_PAGE TEXT_:
_ _ _ _ _ _ _

We have not seen evidence of “bad actors” using the 340B program, nor explosive growth in 340B. Our experience is that the 340B provider community is doing its best to comply with a program that is complex and requires enormous resources to implement. Program participants, whether they are hospitals or clinics, are following the intent, spirit and letter of the law as best they can. The program has expanded, but not because of any misuse by covered entities. Rather, Congress increased the number of qualifying entities on three separate occasions — in 2003, 2005 and 2010. The expansion was limited to certain children’s hospitals, free-standing cancer hospitals, critical access hospitals, rural referral centers, and sole community hospitals – all critically important safety net institutions. HRSA estimates that the newly eligible hospitals account for only 10% of total 340B purchasing volume. The greatest increase in use of the 340B program therefore was not only intentional and expected but the direct result of Congressional action and with minimal volume impact. In addition, the Department of Health and Human Services (HHS) started requiring separate registration of every address where covered entity facilities are located, giving the illusion of program growth. We respectfully assert that the motives of those who claim the program is being expanded inappropriately really want to put a halt, or as your bill states, a “pause” on one of the few federal programs that is actually helping to address the high cost of drugs in the U.S.
Pausing the 340B program does not indicate support for the program. 340B is working as intended for safety net providers and should be protected rather than paused. Preventing newly-eligible non-profit hospitals from accessing the 340B program is inconsistent with legislation that would repeal HHS’s regulation slashing hospital reimbursement for 340B drugs. We are also concerned with the use of the New England Journal of Medicine “published study” as a basis for the PAUSE Act’s halting of otherwise eligible hospitals from applying to use the 340B program for their patients. The article you cited was an opinion piece reflecting the drug industry’s policy agenda, not a peer reviewed research study.

_ _ _ _ _ _ _

_DATA EXTRACT_:
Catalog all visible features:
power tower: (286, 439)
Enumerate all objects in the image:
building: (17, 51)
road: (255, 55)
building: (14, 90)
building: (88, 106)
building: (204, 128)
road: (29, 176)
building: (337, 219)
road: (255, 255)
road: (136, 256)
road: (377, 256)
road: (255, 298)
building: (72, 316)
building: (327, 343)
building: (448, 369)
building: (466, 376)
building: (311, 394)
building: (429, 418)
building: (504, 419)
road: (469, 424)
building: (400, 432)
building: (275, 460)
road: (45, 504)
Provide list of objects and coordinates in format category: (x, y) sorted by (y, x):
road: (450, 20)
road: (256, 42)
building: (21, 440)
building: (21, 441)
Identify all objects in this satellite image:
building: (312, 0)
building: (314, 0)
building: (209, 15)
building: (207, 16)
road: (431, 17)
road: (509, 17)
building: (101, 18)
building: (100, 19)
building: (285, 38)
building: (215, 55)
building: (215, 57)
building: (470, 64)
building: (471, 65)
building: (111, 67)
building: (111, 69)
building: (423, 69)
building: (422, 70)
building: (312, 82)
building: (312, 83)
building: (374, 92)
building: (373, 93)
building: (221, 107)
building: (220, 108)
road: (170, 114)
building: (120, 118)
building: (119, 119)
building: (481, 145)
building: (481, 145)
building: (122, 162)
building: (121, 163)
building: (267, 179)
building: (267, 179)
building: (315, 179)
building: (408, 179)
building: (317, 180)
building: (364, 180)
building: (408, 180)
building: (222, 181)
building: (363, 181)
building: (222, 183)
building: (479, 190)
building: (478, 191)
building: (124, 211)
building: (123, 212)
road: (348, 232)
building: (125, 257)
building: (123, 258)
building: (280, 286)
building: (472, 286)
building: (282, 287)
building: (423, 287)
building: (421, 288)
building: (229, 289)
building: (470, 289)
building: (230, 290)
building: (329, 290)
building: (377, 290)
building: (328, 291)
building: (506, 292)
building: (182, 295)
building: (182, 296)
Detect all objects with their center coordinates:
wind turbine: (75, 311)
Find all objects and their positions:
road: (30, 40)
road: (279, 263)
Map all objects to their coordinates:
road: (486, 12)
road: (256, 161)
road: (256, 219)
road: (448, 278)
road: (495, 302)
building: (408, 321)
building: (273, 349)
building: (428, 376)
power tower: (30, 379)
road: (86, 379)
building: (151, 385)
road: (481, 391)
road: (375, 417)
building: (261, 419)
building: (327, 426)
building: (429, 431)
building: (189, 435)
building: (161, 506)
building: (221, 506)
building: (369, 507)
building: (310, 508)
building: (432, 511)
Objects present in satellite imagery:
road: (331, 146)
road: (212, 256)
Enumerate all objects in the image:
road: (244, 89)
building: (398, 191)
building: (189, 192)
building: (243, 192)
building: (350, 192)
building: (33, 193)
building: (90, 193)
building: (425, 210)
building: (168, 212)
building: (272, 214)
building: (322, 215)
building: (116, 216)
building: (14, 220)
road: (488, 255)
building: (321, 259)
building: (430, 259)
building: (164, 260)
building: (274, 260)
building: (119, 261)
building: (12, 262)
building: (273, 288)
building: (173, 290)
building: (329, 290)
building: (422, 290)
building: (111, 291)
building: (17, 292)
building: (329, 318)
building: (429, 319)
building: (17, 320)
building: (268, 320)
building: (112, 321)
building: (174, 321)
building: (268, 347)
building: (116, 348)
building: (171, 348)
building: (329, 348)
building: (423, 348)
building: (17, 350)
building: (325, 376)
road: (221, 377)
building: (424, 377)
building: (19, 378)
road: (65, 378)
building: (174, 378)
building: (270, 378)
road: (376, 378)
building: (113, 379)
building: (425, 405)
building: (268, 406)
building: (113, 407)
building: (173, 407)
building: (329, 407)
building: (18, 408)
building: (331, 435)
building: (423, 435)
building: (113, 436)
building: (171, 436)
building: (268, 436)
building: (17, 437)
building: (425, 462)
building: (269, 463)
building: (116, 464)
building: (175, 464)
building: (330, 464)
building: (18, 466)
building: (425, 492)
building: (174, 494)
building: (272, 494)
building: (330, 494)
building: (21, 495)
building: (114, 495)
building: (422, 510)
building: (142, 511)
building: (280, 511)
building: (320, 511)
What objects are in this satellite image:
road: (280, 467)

_ _ _ _ _ _ _

_WORK INSTRUCTIONS_:
(a) In the letter about the 340B program, what share of total 340B purchasing volume does HRSA estimate the newly eligible hospitals account for?
(b) Duplicate the part of the letter about the 340B program between "Pausing the 340B" and "reviewed research study.", inclusive.
The lines are separate material, unrelated to the letter about the 340B program.

_OUTPUTS IN ORDER_:
(a) Only 10%.

(b)
Pausing the 340B program does not indicate support for the program. 340B is working as intended for safety net providers and should be protected rather than paused. Preventing newly-eligible non-profit hospitals from accessing the 340B program is inconsistent with legislation that would repeal HHS’s regulation slashing hospital reimbursement for 340B drugs. We are also concerned with the use of the New England Journal of Medicine “published study” as a basis for the PAUSE Act’s halting of otherwise eligible hospitals from applying to use the 340B program for their patients. The article you cited was an opinion piece reflecting the drug industry’s policy agenda, not a peer reviewed research study.